| Date | May 2012 | Marks available | 2 | Reference code | 12M.2.hl.TZ2.5 |
| Level | HL only | Paper | 2 | Time zone | TZ2 |
| Command term | Find | Question number | 5 | Adapted from | N/A |
Question
The random variable X has the distribution \({\text{Po}}(m)\) .
Given that \({\text{P}}(X = 5) = {\text{P}}(X = 3) + {\text{P}}(X = 4)\), find
the value of m ;
P (X > 2) .
Markscheme
\({\text{P}}(X = 5) = {\text{P}}(X = 3) + {\text{P}}(X = 4)\)

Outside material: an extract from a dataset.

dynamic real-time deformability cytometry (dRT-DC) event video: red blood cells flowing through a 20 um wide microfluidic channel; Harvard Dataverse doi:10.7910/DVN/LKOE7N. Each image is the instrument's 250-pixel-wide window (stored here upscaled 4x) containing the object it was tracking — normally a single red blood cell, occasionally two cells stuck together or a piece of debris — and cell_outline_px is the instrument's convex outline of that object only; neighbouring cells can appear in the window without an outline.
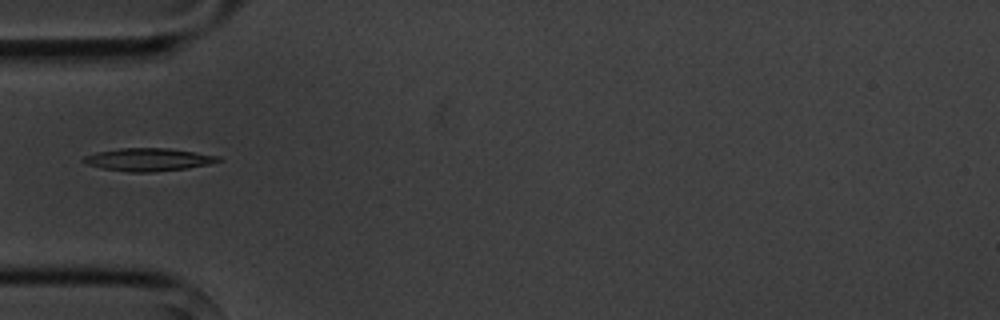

\(\frac{{{{\text{e}}^{ - m}}{m^5}}}{{5!}} = \frac{{{{\text{e}}^{ - m}}{m^3}}}{{3!}} + \frac{{{{\text{e}}^{ - m}}{m^4}}}{{4!}}\) M1(A1)
\({m^2} - 5m - 20 = 0\)
\( \Rightarrow m = \frac{{5 + \sqrt {105} }}{2} = (7.62)\) A1
[3 marks]
\({\text{P}}(X > 2) = 1 - {\text{P}}(X \leqslant 2)\) (M1)
\( = 1 - 0.018...\)
\( = 0.982\) A1
[2 marks]
Examiners report
Again this proved to be a successful question for many candidates with a good proportion of wholly correct answers seen. It was good to see students making good use of the calculator.
Again this proved to be a successful question for many candidates with a good proportion of wholly correct answers seen. It was good to see students making good use of the calculator.